An alternative method of calculating beta is to
calculate a regression. Excel has a
regression tool which can be found in Data Analysis in Tools. Once you have
calculated a regression between Shell and
S&P500 you will find the beta shown as X Variable under the heading Coefficients
and in the regression output. (Note: If your Excel package does not currently
show the Data Analysis option go to Add-ins under Tools and select it to be
loaded). As an alternative to the
full-blown regression analysis, use the Excel’s Slope or Linest function to use
estimate the slope of the linear regression line, which is beta.
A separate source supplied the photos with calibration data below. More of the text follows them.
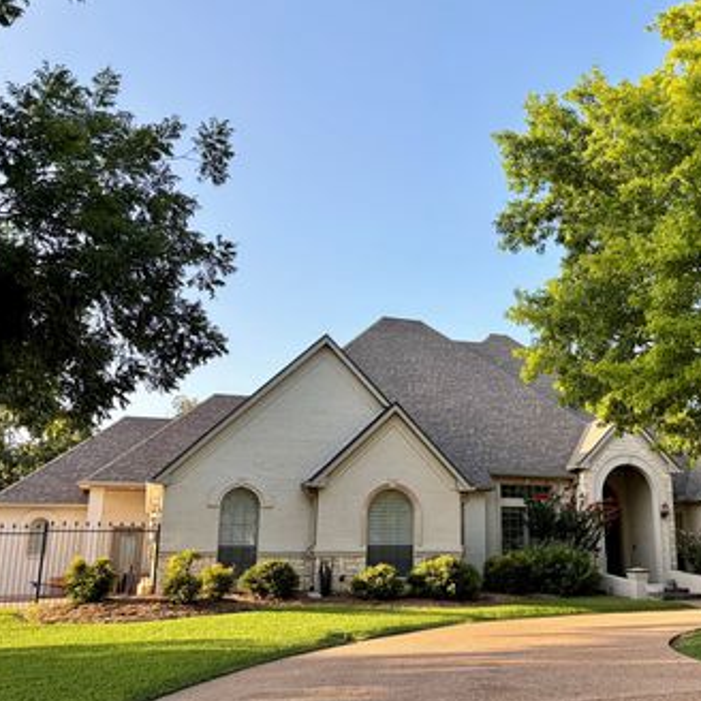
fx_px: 802
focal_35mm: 35
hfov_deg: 46.4
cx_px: 477
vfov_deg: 47.2
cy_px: 364
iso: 50
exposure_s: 1/840
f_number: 1.6
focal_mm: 5.96
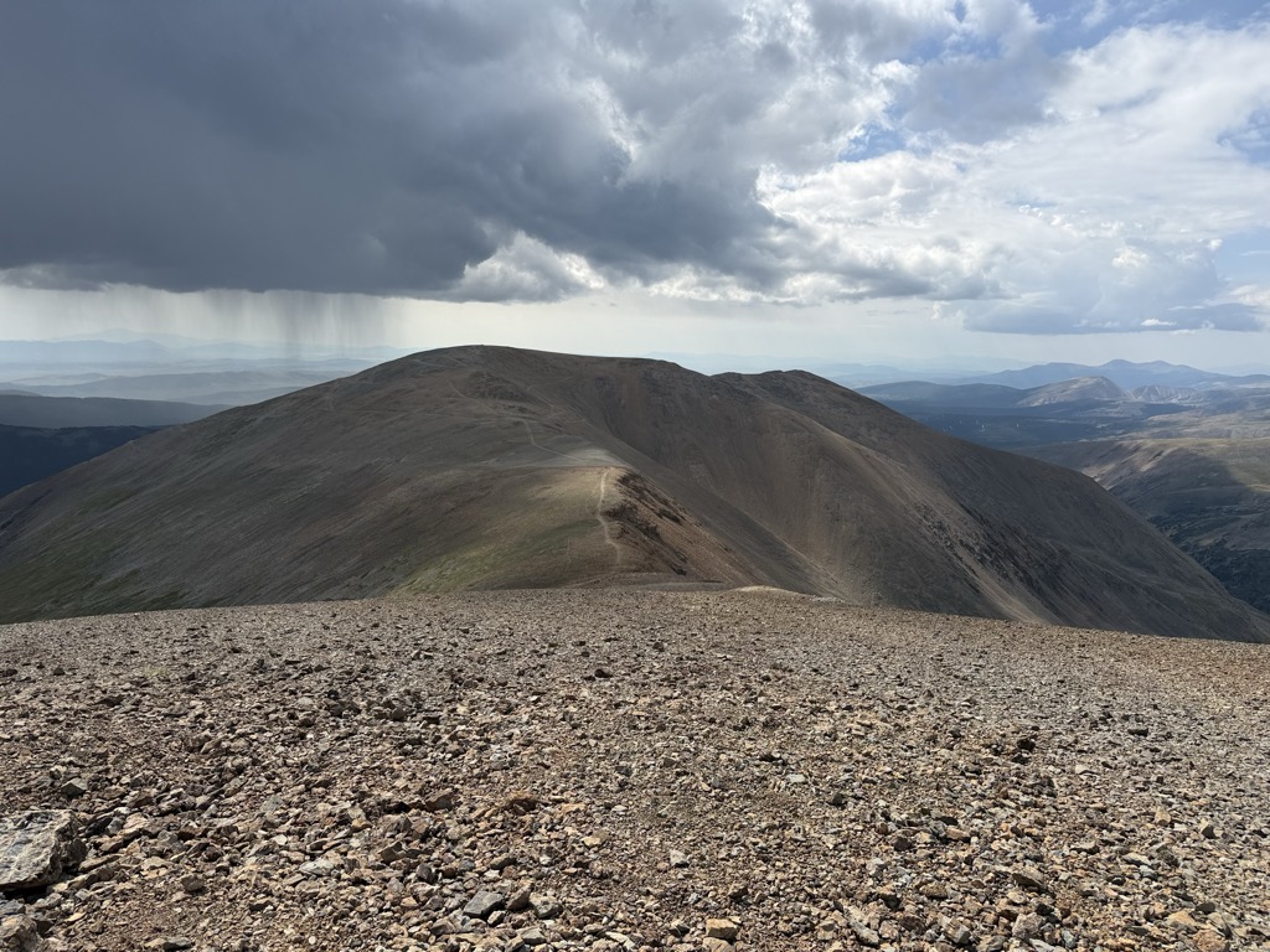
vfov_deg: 56.8
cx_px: 635
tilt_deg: -6.7
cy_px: 476
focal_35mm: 24
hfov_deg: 71.6
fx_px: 881
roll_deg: -0.3
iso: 80
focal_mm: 6.76
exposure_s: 1/6173
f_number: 1.78
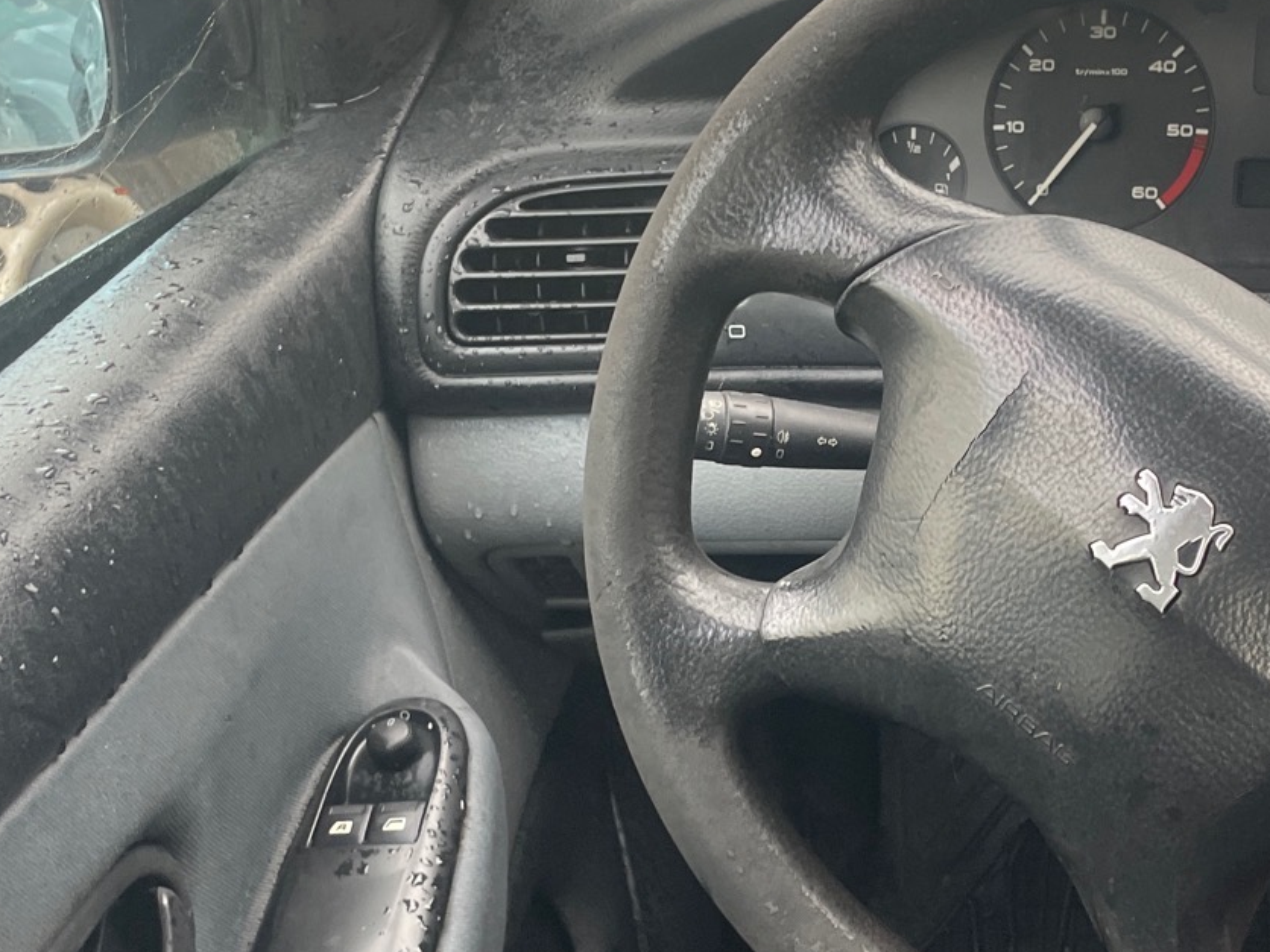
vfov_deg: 26.1
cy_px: 492
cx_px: 849
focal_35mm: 56
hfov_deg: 34.0
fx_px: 2055
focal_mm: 4.2
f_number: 1.6
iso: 100
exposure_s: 1/121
- What is the annualized average return for Shell, Microsoft, and
the S&P 500? Please convert
your answers to percentages.
(Hint: translate the monthly average return into an Annual
Percentage (or Quoted) Rate = APR.)
- Now use the CAPM to estimate Shell’s and Microsoft’s required
return at the end of June 2001.
Use the annualized average return for the S&P 500 (from the
last question) over the 3-year period as the estimate for the market
return and the June 2001 3-month T-bill rate of 4% as the risk-free rate.
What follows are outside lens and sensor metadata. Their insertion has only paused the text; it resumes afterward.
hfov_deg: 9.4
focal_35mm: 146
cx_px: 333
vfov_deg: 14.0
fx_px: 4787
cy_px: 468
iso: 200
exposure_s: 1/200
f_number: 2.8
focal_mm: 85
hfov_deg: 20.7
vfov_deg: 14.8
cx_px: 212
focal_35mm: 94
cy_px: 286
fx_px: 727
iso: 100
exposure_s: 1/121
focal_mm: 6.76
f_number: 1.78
- Noticing that the market return is too low for your tastes in #6
and #7, re-estimate required returns for Shell and Microsoft using the
historical average market risk premium of 9.5% and the same T-bill rate of
4%.
- Would you have liked either Shell or Microsoft as investments if
you thought their expected returns were their annualized average returns
from questions #6? Explain your
answer.
- Now imagine at the end of June 2001, you did exhaustive analysis
and called your Psychic Friend and expected Shell’s stock price to reach
$56 in a year and Microsoft’s to reach $85 in a year. What’s the expected return for each
stock, and would you have bought either of these stocks? Explain your answer.
- What is the current price of Shell and Microsoft? Assuming it’s been 3 months since the
end of June, what is each stock’s APR (annualized return)?
- Now, download into Excel
the NASDAQ’s (ticker: ^IXIC) monthly data for the three-year period from
the 1st July1998 to 30th June 2001 using the instructions outlined above.
Using the closing price data calculate the monthly returns.
- Calculate the beta and then the required return for Microsoft only
(since it trades on the NASDAQ) using the NASDAQ monthly returns as the
market proxy. Use 4% has the risk
free rate and the difference between the historical average return for
Small-Company Stocks and U.S. Treasury Bills from Table 6-1 on page 171 of
your textbook as the market risk premium in the CAPM.